* [THE INPUT]
____________

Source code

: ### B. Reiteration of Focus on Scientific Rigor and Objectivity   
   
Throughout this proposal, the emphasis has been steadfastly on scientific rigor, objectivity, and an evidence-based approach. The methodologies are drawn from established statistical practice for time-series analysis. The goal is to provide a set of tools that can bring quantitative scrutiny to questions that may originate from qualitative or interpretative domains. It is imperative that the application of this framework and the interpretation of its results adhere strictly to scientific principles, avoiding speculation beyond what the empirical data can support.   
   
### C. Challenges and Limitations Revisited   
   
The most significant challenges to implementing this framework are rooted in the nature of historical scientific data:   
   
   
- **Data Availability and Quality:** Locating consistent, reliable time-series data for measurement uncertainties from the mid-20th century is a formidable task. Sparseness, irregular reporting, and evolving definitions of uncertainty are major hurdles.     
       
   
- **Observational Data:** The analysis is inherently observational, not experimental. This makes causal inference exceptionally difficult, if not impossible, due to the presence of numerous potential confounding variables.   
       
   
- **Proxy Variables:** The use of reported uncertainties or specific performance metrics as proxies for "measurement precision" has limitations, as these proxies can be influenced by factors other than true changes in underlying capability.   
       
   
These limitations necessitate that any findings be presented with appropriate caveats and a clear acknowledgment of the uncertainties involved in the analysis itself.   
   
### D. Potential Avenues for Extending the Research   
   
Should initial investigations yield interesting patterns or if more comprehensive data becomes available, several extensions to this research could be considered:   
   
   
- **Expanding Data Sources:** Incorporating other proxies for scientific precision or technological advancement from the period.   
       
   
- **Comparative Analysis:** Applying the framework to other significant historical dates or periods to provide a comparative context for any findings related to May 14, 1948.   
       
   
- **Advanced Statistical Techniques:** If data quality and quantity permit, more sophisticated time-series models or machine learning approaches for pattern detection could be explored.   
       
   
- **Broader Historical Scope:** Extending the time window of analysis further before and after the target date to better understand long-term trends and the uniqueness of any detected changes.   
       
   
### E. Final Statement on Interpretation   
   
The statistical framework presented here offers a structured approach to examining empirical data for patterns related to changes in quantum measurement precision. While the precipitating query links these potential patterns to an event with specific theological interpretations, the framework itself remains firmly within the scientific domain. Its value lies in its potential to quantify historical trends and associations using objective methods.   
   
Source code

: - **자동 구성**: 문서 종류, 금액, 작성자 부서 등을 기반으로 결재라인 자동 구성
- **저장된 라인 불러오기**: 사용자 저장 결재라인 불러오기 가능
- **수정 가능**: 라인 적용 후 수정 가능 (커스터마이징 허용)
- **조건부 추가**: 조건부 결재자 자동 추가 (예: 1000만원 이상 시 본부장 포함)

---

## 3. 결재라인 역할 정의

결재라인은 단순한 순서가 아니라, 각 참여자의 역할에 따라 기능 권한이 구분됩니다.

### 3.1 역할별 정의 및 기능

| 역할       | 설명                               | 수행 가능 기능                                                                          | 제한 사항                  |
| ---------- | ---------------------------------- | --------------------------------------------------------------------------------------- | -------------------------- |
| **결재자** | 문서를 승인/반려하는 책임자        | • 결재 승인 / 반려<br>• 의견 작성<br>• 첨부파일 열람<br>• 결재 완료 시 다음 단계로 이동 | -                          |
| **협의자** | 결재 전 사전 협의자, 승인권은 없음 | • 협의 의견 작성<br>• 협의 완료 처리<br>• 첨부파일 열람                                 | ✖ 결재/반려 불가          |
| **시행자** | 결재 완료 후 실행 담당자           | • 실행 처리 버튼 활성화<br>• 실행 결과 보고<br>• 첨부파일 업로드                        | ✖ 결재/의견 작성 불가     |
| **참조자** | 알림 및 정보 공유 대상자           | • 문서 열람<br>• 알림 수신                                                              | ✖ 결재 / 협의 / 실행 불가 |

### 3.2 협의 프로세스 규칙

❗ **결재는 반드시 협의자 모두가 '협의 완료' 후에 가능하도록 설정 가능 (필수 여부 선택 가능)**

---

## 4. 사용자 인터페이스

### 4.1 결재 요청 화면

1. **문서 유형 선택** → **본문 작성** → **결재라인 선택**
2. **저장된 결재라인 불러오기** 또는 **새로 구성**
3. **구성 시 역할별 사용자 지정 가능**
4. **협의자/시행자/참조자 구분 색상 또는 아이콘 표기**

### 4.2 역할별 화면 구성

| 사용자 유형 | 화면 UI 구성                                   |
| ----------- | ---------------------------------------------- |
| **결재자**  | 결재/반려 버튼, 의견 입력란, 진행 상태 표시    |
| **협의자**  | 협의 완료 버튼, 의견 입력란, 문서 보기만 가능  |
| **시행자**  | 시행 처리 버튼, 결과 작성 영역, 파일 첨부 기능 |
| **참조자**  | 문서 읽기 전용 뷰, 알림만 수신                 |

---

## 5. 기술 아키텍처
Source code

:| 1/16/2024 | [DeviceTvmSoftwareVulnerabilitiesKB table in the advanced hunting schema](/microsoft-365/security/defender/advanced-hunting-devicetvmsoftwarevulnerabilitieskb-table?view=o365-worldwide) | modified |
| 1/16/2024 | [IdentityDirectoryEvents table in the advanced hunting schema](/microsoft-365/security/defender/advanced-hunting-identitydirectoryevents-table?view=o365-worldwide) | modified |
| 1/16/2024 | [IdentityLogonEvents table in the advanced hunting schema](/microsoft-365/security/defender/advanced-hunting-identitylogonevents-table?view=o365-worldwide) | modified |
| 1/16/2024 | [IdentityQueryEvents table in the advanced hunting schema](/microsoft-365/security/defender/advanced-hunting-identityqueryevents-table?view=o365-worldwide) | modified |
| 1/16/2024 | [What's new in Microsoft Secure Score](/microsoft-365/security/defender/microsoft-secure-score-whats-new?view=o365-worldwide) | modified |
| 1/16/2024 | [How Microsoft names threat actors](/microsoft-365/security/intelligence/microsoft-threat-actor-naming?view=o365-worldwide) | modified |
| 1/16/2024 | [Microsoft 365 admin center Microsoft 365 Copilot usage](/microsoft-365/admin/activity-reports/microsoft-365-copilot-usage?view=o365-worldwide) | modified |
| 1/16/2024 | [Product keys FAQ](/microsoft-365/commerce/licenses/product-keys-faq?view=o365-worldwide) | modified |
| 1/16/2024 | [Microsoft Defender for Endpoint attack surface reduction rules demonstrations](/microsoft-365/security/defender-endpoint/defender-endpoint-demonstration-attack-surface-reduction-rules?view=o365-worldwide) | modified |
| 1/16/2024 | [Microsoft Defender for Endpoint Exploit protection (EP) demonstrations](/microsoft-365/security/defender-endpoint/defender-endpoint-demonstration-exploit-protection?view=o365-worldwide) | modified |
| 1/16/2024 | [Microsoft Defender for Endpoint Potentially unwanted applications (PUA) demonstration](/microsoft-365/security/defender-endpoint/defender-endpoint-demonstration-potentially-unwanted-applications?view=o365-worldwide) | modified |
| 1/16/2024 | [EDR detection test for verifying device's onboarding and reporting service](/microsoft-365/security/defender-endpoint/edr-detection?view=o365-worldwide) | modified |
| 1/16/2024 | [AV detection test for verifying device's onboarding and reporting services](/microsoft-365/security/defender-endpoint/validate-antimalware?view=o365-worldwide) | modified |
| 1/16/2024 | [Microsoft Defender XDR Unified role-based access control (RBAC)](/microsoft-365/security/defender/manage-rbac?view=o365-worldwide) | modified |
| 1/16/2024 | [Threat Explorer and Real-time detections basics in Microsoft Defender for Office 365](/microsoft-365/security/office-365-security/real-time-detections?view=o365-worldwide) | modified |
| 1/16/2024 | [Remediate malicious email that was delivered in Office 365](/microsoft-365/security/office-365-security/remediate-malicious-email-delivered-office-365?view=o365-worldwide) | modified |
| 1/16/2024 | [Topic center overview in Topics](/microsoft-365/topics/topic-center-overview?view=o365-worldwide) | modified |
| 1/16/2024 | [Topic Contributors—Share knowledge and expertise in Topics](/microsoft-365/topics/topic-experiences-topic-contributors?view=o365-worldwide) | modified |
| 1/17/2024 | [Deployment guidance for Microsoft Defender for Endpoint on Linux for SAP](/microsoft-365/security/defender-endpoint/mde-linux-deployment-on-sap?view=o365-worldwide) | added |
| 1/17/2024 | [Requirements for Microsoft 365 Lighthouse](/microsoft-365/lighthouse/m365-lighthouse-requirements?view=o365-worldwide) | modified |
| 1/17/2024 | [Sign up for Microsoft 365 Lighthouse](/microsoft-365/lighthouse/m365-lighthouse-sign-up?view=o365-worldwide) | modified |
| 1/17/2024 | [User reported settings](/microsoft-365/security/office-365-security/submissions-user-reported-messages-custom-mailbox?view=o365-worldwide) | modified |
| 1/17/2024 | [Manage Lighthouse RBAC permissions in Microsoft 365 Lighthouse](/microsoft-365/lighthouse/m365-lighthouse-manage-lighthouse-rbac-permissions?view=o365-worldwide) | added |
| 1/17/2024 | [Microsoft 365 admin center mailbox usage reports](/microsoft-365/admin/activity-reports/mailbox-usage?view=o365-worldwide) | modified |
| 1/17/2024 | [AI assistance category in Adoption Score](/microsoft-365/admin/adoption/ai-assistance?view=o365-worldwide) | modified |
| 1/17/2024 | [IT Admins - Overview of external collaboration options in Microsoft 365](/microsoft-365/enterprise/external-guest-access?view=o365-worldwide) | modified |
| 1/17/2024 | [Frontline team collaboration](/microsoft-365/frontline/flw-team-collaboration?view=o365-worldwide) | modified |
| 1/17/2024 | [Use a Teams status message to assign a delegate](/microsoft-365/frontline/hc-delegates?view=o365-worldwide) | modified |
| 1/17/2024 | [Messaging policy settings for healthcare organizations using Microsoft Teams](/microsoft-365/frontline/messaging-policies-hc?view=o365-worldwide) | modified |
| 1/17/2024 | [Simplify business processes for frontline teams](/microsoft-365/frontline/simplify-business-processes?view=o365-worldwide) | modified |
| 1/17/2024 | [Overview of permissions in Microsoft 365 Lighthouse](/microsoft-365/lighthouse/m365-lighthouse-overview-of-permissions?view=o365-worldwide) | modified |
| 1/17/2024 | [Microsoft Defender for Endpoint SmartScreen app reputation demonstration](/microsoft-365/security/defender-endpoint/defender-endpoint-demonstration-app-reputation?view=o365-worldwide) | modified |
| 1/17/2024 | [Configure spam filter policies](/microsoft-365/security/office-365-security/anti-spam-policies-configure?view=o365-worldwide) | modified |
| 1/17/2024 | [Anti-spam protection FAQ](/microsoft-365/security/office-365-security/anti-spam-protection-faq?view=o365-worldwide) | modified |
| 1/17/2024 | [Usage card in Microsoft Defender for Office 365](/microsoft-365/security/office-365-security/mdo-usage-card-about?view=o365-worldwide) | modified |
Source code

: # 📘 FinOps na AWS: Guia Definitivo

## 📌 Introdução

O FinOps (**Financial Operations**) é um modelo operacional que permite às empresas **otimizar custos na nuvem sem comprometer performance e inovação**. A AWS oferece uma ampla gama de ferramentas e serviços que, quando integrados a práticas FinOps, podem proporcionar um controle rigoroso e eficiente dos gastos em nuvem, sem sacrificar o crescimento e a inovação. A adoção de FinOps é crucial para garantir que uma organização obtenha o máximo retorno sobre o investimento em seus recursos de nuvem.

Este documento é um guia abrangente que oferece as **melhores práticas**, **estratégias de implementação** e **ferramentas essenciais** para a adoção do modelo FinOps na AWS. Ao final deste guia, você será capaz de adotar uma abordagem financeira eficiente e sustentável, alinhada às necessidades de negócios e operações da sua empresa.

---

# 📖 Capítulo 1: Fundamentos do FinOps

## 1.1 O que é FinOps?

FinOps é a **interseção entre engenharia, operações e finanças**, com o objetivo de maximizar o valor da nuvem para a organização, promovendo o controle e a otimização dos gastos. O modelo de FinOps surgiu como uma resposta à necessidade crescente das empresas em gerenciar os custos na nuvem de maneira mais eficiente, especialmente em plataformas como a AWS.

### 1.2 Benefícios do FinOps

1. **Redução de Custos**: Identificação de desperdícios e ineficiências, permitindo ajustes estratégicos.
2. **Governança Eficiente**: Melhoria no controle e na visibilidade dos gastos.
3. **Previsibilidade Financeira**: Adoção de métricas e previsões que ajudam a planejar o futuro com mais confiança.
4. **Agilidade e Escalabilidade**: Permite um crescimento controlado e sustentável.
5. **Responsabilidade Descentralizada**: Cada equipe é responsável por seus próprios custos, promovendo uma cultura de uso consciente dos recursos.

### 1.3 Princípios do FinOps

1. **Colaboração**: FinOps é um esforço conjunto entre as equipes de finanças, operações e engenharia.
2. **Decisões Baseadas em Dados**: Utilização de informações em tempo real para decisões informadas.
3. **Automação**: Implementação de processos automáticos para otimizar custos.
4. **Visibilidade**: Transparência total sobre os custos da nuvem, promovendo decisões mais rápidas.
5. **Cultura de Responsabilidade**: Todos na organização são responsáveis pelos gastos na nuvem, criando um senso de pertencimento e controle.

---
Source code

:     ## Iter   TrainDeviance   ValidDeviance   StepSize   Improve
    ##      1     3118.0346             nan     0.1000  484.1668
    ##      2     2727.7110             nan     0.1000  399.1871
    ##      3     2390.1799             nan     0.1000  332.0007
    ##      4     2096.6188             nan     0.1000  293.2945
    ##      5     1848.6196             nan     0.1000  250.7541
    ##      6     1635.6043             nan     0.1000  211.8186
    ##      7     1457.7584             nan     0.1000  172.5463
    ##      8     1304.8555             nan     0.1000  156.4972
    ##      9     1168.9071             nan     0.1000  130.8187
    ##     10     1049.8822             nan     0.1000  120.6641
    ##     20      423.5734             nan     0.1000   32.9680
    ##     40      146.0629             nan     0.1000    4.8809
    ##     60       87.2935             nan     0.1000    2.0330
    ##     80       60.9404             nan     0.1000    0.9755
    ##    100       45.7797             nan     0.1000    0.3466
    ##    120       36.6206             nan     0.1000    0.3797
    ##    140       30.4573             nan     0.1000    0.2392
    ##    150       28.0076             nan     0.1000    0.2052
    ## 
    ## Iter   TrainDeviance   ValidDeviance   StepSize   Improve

____________

* [GOAL OF THE EXERCISE]
Restate, word for word and with nothing added, the lines from the beginning of the records above through the line that contains "The most significant".

* [ANSWER TO THE EXERCISE]
Source code

: ### B. Reiteration of Focus on Scientific Rigor and Objectivity   
   
Throughout this proposal, the emphasis has been steadfastly on scientific rigor, objectivity, and an evidence-based approach. The methodologies are drawn from established statistical practice for time-series analysis. The goal is to provide a set of tools that can bring quantitative scrutiny to questions that may originate from qualitative or interpretative domains. It is imperative that the application of this framework and the interpretation of its results adhere strictly to scientific principles, avoiding speculation beyond what the empirical data can support.   
   
### C. Challenges and Limitations Revisited   
   
The most significant challenges to implementing this framework are rooted in the nature of historical scientific data:   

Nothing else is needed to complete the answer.